Entre 2010 e 2011, António Ferreira, 72 anos, começou a sentir-se mal, com alguma falta de ar, mais cansado, sintomas que caracterizam esta doença respiratória crónica, que tem em Portugal uma prevalência de 14% nas pessoas com mais de 40 anos.

“Comecei há 10 anos a ter sintomas da doença, tinha dificuldades em subir escadas, fui piorando, até à primeira vez que tive de ser internado”, contou à agência Lusa o doente, que desde 2013 necessita de receber oxigénio para diminuir a dificuldade respiratória e melhorar o seu dia-a-dia.

Chegou a fumar dois maços de tabaco por dia, um dos principais fatores de risco para a DPOC. Sobre se considera que fumar contribuiu para o problema, respondeu prontamente: “Não quero dizer que foi exclusivamente por causa disso, mas não ajudou”.

A morar num segundo andar num prédio sem elevador, subir as escadas tornou-se um desafio cada vez mais difícil, a obrigar a paragens em cada patamar para recuperar do esforço.

Os sintomas foram-se agravando. De 2011 para 2012, passou a ter “mais limitações no que fazia” e começou a ir de seis em seis meses a consultas ao Hospital Fernando Fonseca (Amadora-Sintra), onde esteve “sete ou oito vezes” internado.

Em julho do ano passado, o pneumologista propôs-lhe participar num projeto de telemonotorização que visa evitar idas desnecessárias ao hospital e internamentos.

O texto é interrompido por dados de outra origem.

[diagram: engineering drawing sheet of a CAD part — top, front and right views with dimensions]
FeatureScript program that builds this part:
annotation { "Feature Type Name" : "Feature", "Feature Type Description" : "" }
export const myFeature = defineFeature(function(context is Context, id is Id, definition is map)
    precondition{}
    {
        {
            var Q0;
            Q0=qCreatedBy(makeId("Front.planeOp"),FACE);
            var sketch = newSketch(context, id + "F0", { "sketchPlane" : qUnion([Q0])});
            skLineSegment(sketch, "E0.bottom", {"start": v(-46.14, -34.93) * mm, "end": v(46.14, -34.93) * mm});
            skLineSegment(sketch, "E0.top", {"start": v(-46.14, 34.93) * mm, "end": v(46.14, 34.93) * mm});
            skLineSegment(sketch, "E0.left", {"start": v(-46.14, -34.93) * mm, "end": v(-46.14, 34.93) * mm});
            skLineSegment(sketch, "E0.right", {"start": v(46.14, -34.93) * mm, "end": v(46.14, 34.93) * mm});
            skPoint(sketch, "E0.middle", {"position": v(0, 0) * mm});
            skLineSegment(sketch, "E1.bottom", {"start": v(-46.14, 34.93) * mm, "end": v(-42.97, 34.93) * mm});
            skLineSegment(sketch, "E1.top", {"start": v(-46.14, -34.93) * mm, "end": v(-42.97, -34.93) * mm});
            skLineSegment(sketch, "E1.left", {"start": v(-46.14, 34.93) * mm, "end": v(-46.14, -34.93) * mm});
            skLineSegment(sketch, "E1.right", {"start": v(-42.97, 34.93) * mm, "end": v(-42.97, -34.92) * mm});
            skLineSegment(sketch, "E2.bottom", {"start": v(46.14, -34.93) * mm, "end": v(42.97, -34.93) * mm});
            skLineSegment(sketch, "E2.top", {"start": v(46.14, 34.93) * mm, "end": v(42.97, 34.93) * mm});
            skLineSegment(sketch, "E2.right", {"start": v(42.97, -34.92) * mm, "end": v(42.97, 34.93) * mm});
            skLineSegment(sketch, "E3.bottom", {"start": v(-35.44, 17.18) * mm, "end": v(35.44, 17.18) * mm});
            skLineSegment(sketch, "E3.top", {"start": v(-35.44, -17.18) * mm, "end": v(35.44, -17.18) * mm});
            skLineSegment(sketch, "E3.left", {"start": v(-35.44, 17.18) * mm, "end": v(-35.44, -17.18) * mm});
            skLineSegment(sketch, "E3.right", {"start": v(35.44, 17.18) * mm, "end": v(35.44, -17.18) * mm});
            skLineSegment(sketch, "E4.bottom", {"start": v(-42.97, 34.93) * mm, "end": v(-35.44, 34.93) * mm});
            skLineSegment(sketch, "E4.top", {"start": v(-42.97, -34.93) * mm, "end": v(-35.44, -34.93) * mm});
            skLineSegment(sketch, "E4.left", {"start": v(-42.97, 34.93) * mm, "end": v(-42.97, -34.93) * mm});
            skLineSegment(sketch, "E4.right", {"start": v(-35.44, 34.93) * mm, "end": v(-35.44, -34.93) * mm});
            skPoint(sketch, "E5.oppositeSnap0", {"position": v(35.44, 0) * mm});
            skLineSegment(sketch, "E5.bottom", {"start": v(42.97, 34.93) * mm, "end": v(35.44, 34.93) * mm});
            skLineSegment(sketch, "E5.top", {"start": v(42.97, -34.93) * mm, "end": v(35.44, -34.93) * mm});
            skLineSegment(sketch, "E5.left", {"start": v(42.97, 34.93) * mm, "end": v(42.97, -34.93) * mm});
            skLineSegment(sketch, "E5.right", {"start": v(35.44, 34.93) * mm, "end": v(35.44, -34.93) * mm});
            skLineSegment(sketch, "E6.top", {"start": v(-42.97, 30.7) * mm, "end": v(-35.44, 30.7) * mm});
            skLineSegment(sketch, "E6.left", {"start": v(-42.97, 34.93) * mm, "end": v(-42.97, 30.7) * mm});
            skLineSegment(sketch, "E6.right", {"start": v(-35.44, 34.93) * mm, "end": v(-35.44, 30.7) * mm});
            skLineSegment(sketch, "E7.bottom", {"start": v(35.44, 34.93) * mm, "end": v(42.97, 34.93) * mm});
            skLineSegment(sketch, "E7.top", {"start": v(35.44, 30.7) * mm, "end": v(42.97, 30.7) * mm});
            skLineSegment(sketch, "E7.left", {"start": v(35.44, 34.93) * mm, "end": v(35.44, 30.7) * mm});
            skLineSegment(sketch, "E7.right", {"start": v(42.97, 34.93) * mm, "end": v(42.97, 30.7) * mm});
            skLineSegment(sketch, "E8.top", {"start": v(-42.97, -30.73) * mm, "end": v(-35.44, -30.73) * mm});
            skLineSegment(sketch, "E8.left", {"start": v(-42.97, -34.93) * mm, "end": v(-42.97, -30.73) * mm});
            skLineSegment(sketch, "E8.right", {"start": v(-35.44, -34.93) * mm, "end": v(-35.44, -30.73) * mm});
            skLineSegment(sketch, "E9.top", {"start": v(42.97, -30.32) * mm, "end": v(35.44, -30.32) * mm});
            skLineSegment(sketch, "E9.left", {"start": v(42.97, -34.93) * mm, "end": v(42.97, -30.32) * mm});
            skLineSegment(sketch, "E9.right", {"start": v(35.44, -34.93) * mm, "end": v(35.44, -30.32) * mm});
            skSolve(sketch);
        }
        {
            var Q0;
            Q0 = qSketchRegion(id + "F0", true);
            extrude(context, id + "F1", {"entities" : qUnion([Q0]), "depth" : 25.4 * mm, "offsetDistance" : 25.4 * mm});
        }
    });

“Aceitei logo (…) não era para ficar melhor, mas tirava-me o ‘drama’ de ter que ir ao hospital duas a três vezes por ano para consultas regulares, onde faziam praticamente a mesma coisa que faço em casa, tendo a certeza de que isto é acompanhado e que sabem se estou a ficar melhor ou pior”, salientou.

Assim, a medição do oxigénio no sangue, da temperatura, da pressão arterial e das pulsações por minuto tornou-se uma rotina na vida de António Ferreira, que diariamente regista os dados num ‘tablet’, visualizado em tempo real por enfermeiros que acompanham remotamente o seu estado de saúde.

No dia da reportagem da Lusa, o doente não inseriu os dados da temperatura e recebeu de imediato o telefonema de uma enfermeira a perguntar se estava tudo bem.

Contou que o “grande drama” no início era o duche, mas já o adaptou, assim como aumentou o tubo por onde passa o oxigénio para poder ter mais mobilidade em casa. Reuniu tudo o que precisa diariamente como água, azeite ou café, para não ter de fazer tanto esforço, e passou a fazer as compras ‘online’.

“Hoje já faço as coisas de maneira a cansar-me o menos possível”, disse, referindo que aprendeu a viver com a doença e com o facto de estar 24 horas por dia ligado a um equipamento.

Segundo o pneumologista Rui Costa, este projeto surgiu da necessidade de diminuir a afluência ao hospital de doentes com DPOC, uma doença que representa “um grande peso para as instituições” porque são doentes, a maioria com gravidade, que “necessitam amiúde” dos serviços hospitalares.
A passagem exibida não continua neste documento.